Turn every line of the records below into a JSON list of strings, one string per line, and leave out any blank lines.

[start DATA TO PROCESS]

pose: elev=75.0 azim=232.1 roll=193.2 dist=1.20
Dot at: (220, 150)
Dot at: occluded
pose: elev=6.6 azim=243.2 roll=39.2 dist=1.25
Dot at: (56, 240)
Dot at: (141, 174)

[end DATA TO PROCESS]

- **RESPONSE BELOW**
[
  "pose: elev=75.0 azim=232.1 roll=193.2 dist=1.20",
  "Dot at: (220, 150)",
  "Dot at: occluded",
  "pose: elev=6.6 azim=243.2 roll=39.2 dist=1.25",
  "Dot at: (56, 240)",
  "Dot at: (141, 174)"
]